Вскоре все четверо заперлись на ключ в небольшой угловой комнате, двумя окнами выходящей на Уссурийскую улицу. Уселись за столом посредине комнаты. Пережогин приказал Жильцову задернуть на окнах тюлевые занавески, кивнул головой Спирьке:
— Выкладывай, что там наслышал.
— Насчет золота, я уже сказывал тебе, разжиться можно, даже не один пуд, — зачастил скороговоркой Спирька, — выдают его в банке, своими глазами видел, как подъехали на извозчике, — говорят, с Черновских копей, — получили три ящика чистоганом и ходу к себе, жалованье выдавать рабочим. Охраны-то при них было три красногвардейца с берданками, и в другие места увозили золото таким же манером. При банке охрана тоже не ахти какая, напасть на них, обезоружить — плевое дело. А потом набрать его, сколь силы хватит унести, и в лес, ищи ветра в поле.
— Ай-яй, как просто, — Пережогин, насмешливо сощурившись, покачал головой. — А вы как думаете?
— Черт его знает, — заговорил Жильцов, тот самый, что щеголял в гусарском ментике, — будь бы оружие у нас, а то ведь с голыми руками, гиблое дело.
— Оружие добудем, — возразил Жильцову Денисенко, — у той же стражи отобьем! Я за то, чтобы рискнуть.

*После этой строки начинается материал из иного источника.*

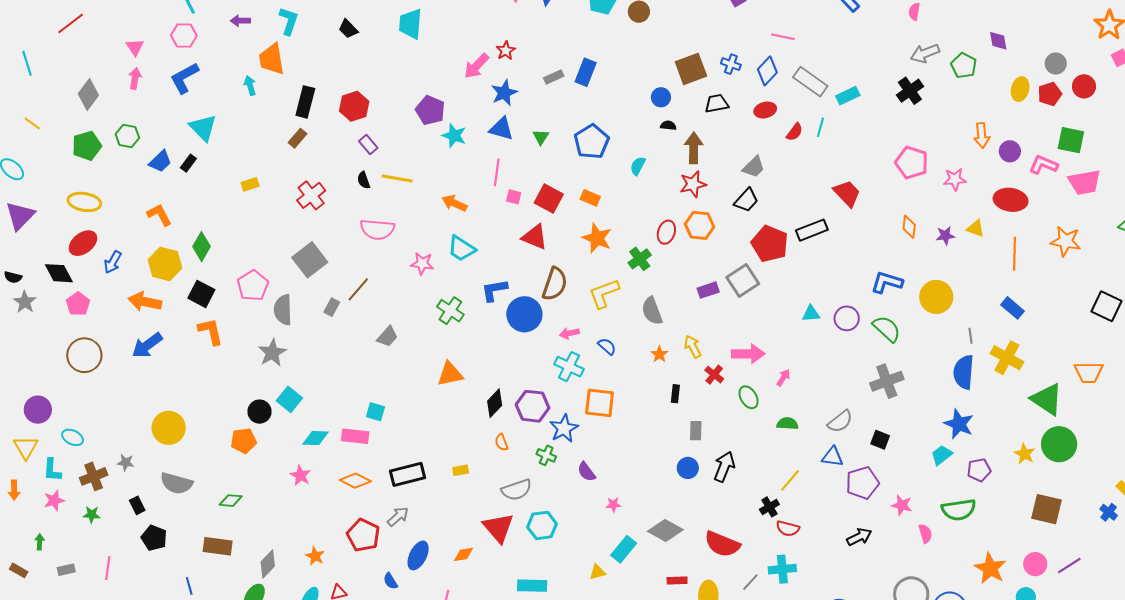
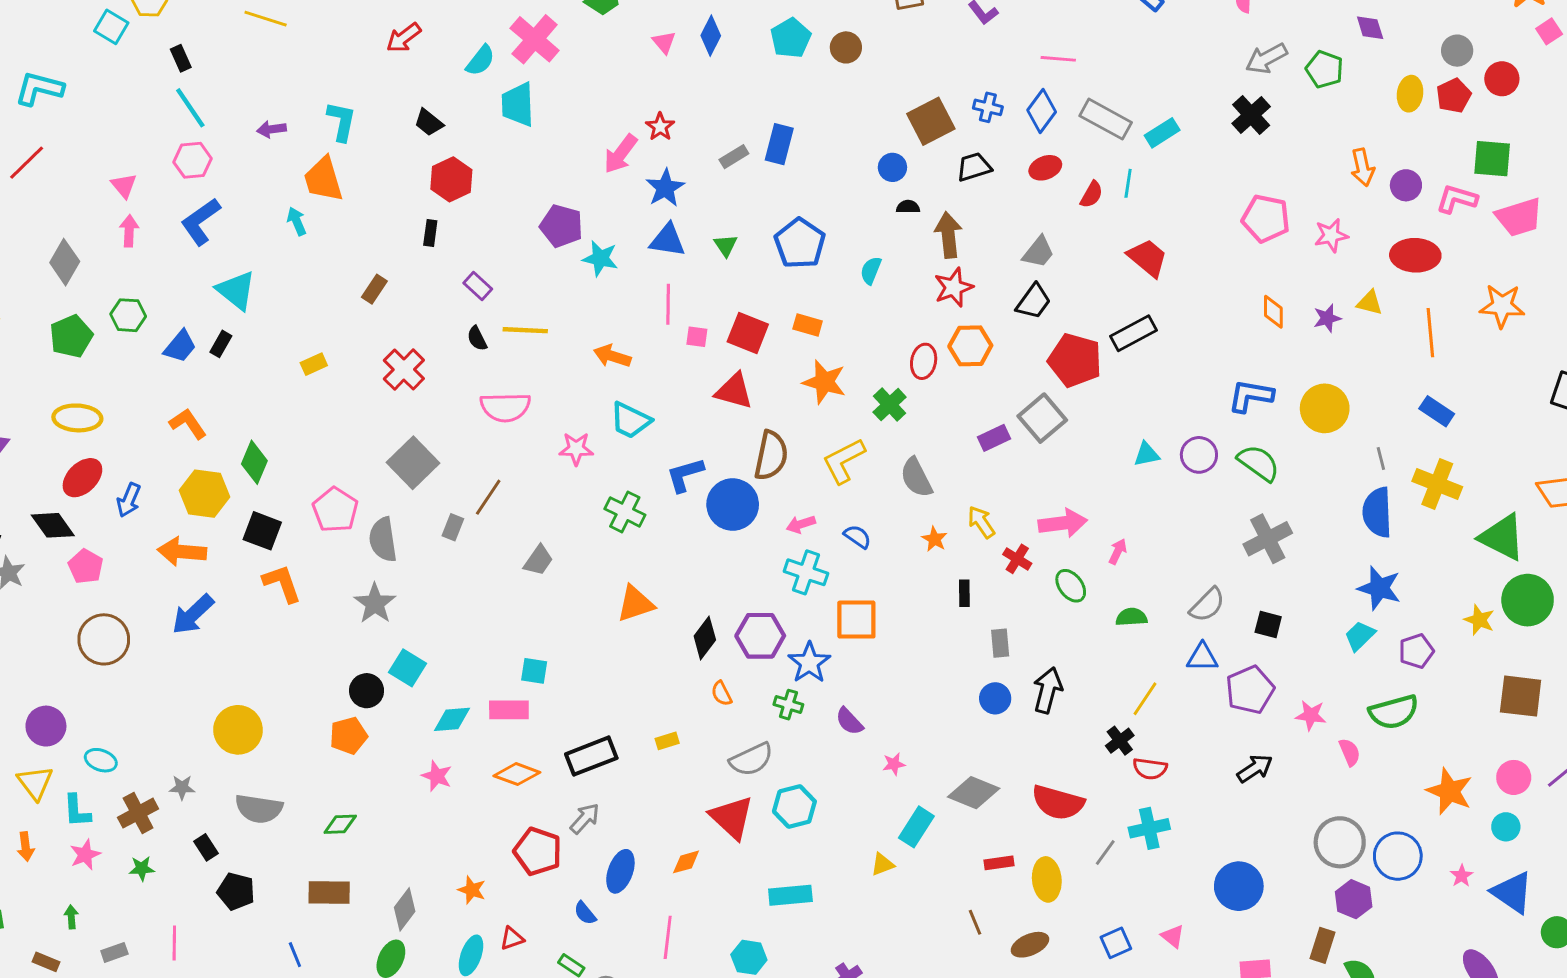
black rectangle: (305, 102) -> (430, 233), moved, size x0.6
red hexagon: (354, 106) -> (451, 179), moved
red trapezoid: (847, 193) -> (1148, 258), moved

— Упустить эдакую благодать, — начал было Спирька, но Пережогин остановил его властным движением руки:
— Помолчи-ка, не горячись. То, что наблюдательность проявил ты — хорошо, хвалю. А вот чтобы налет на банк устроить сегодня же, без оружия, это глупость, бред сумасшедшего. Я ведь тоже про это золото разведал и уж обмозговал, как его взять. Гиреева нашего знаете?